TEXT SHOWN
====

We've phased out all instances of RCS, CVS, and SVN in favour of Git
which we consider superior in pretty much any way. So we have a lot of
processes and systems that build on top of Git, like issue trackers and
web based repository browsers with nice coloured side-by-side diffs and
such. There's just no way we would want to keep the old stuff around
solely for RANCID.

> Furthermore, git, like most distributed SCMs, supports pushing and
> pulling to multiple locations this means that multiple rancid
> deployments could be hooked into one central git repository. At least
> for us we have managed switches that are not accessible (due to
> security or support concerns) from broader networks. The ability to
> setup a tree of git repositories to aggregate our network
> configurations to a central place is a big feature for us.

Again +1.

Another thing we find useful is that once you set up the RANCID
server(s) to automatically push changes to a central Git repository,
then you can easily allow other systems which have some use for parsing
the network configs to use Git to easily fetch updated copies from that
central location. Those system do not need to have access to or even
know about the individual servers running RANCID.

Speaking of Git, I would also suggest to move the development of RANCID
itself into a publicly available Git repository like GitHub. I find it
much easier to contribute my own changes back upstream this way, find
the exact code that introduced bugs (git-bisect is just pure awesome),
and so on. Contributing a patch to RANCID proper, on the other hand,
seems to be to fire off a patch to this mailing list with no way to
verify that it still works or even applies cleanly to the current
development head. I'd guess this is partially the reason why the
rancid-git fork has become more than "vanilla RANCID + Git integration"

====

DIRECTIONS
(a) In the post about RANCID and Git, why don't other systems that parse the network configs need access to the individual RANCID servers?
(b) Name every version control system mentioned in the post about RANCID and Git.
(c) Where does the post about RANCID and Git suggest moving the development of RANCID itself?

====

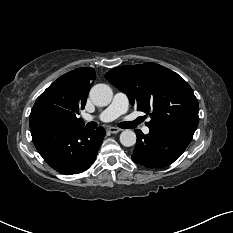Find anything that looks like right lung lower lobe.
Instances as JSON below:
<instances>
[{
    "mask_svg": "<svg viewBox=\"0 0 233 233\" xmlns=\"http://www.w3.org/2000/svg\"><path fill=\"white\" fill-rule=\"evenodd\" d=\"M31 135L47 164L61 174L71 175L83 172L95 161L105 130L37 127L31 130Z\"/></svg>",
    "mask_w": 233,
    "mask_h": 233,
    "instance_id": "1",
    "label": "right lung lower lobe"
}]
</instances>
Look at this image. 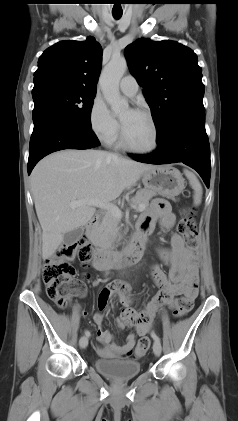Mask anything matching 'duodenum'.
Segmentation results:
<instances>
[{
  "mask_svg": "<svg viewBox=\"0 0 238 421\" xmlns=\"http://www.w3.org/2000/svg\"><path fill=\"white\" fill-rule=\"evenodd\" d=\"M98 216L90 219L86 226L88 235H92L98 224ZM145 242L140 237H135L132 244L122 251H108L103 248H97L93 258L92 265L98 270H105L112 267H119L124 265H132L137 263L143 256Z\"/></svg>",
  "mask_w": 238,
  "mask_h": 421,
  "instance_id": "obj_1",
  "label": "duodenum"
}]
</instances>
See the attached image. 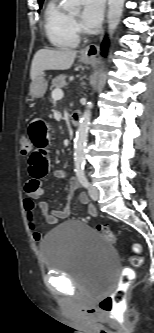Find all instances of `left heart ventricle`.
Wrapping results in <instances>:
<instances>
[{
	"label": "left heart ventricle",
	"instance_id": "1",
	"mask_svg": "<svg viewBox=\"0 0 154 333\" xmlns=\"http://www.w3.org/2000/svg\"><path fill=\"white\" fill-rule=\"evenodd\" d=\"M72 16H73L74 18H77V17L79 16V12H75V13H73Z\"/></svg>",
	"mask_w": 154,
	"mask_h": 333
}]
</instances>
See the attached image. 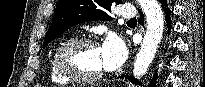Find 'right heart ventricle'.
<instances>
[{"instance_id": "obj_1", "label": "right heart ventricle", "mask_w": 205, "mask_h": 87, "mask_svg": "<svg viewBox=\"0 0 205 87\" xmlns=\"http://www.w3.org/2000/svg\"><path fill=\"white\" fill-rule=\"evenodd\" d=\"M65 41H61L55 48L52 56H51V59H50V62H49V76H50V80L53 84H56V85H66L70 82V80L64 78L63 76H61L56 67H55V63H54V57H55V53L57 51V49L64 43Z\"/></svg>"}]
</instances>
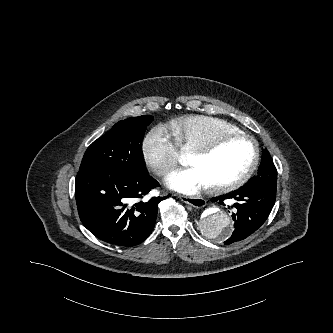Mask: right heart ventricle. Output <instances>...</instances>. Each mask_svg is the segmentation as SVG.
Masks as SVG:
<instances>
[{
    "label": "right heart ventricle",
    "mask_w": 333,
    "mask_h": 333,
    "mask_svg": "<svg viewBox=\"0 0 333 333\" xmlns=\"http://www.w3.org/2000/svg\"><path fill=\"white\" fill-rule=\"evenodd\" d=\"M168 128L176 146L186 151H191L219 134L241 132L239 128L222 119L205 115L174 119Z\"/></svg>",
    "instance_id": "right-heart-ventricle-1"
}]
</instances>
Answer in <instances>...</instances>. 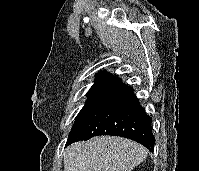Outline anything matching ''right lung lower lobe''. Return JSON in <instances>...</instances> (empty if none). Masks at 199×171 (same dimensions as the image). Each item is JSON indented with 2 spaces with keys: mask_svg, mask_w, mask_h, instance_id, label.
Returning <instances> with one entry per match:
<instances>
[{
  "mask_svg": "<svg viewBox=\"0 0 199 171\" xmlns=\"http://www.w3.org/2000/svg\"><path fill=\"white\" fill-rule=\"evenodd\" d=\"M152 118L145 113L133 88L114 78L78 114L66 146L98 135L132 139L153 151Z\"/></svg>",
  "mask_w": 199,
  "mask_h": 171,
  "instance_id": "right-lung-lower-lobe-1",
  "label": "right lung lower lobe"
}]
</instances>
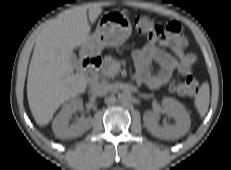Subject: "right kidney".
Wrapping results in <instances>:
<instances>
[{
	"mask_svg": "<svg viewBox=\"0 0 231 170\" xmlns=\"http://www.w3.org/2000/svg\"><path fill=\"white\" fill-rule=\"evenodd\" d=\"M82 108L83 100L79 98H75L63 106L60 113L55 117L52 123V129L57 138H75L81 136L92 127V118L81 119L69 126L68 122L72 114Z\"/></svg>",
	"mask_w": 231,
	"mask_h": 170,
	"instance_id": "obj_1",
	"label": "right kidney"
}]
</instances>
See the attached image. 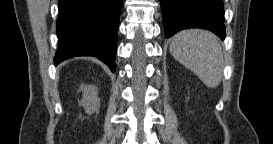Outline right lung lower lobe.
<instances>
[{
    "label": "right lung lower lobe",
    "mask_w": 273,
    "mask_h": 144,
    "mask_svg": "<svg viewBox=\"0 0 273 144\" xmlns=\"http://www.w3.org/2000/svg\"><path fill=\"white\" fill-rule=\"evenodd\" d=\"M122 0H59L58 64L74 56H95L115 71Z\"/></svg>",
    "instance_id": "obj_1"
}]
</instances>
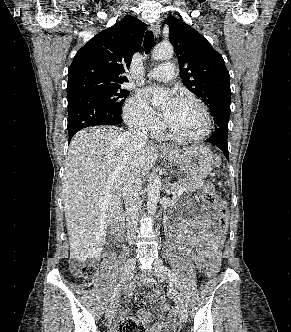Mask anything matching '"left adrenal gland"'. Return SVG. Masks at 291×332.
<instances>
[{
  "label": "left adrenal gland",
  "instance_id": "a2214340",
  "mask_svg": "<svg viewBox=\"0 0 291 332\" xmlns=\"http://www.w3.org/2000/svg\"><path fill=\"white\" fill-rule=\"evenodd\" d=\"M169 186H170V182L167 181L166 184H165V186H164L166 195H170Z\"/></svg>",
  "mask_w": 291,
  "mask_h": 332
}]
</instances>
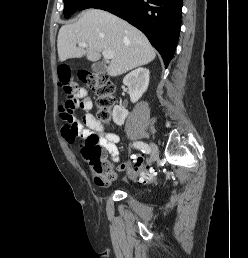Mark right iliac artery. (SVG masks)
Here are the masks:
<instances>
[{
    "instance_id": "right-iliac-artery-1",
    "label": "right iliac artery",
    "mask_w": 248,
    "mask_h": 258,
    "mask_svg": "<svg viewBox=\"0 0 248 258\" xmlns=\"http://www.w3.org/2000/svg\"><path fill=\"white\" fill-rule=\"evenodd\" d=\"M133 146L141 150L143 153L148 154L150 152V147L144 142H141V141L134 142Z\"/></svg>"
}]
</instances>
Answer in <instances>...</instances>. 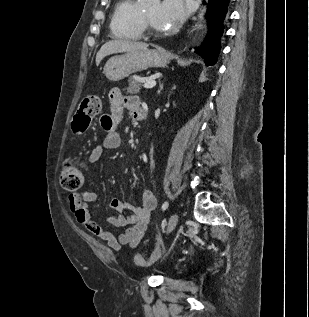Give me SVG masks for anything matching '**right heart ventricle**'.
<instances>
[{
    "label": "right heart ventricle",
    "instance_id": "e07e8e85",
    "mask_svg": "<svg viewBox=\"0 0 309 317\" xmlns=\"http://www.w3.org/2000/svg\"><path fill=\"white\" fill-rule=\"evenodd\" d=\"M110 28L120 39L138 40L143 37L141 10L137 0H119L115 6Z\"/></svg>",
    "mask_w": 309,
    "mask_h": 317
}]
</instances>
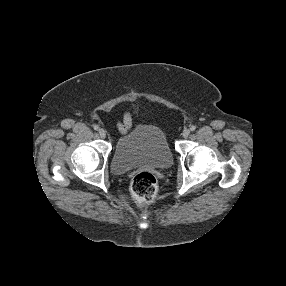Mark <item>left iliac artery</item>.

====

RESULTS OF THE TASKS
(a) The RANCID servers can automatically push changes to a central Git repository. Other systems then fetch updated copies from that central location with Git, so they don't need access to the individual servers running RANCID or even need to know about them.

(b) RCS, CVS, SVN, Git

(c) Into a publicly available Git repository like GitHub.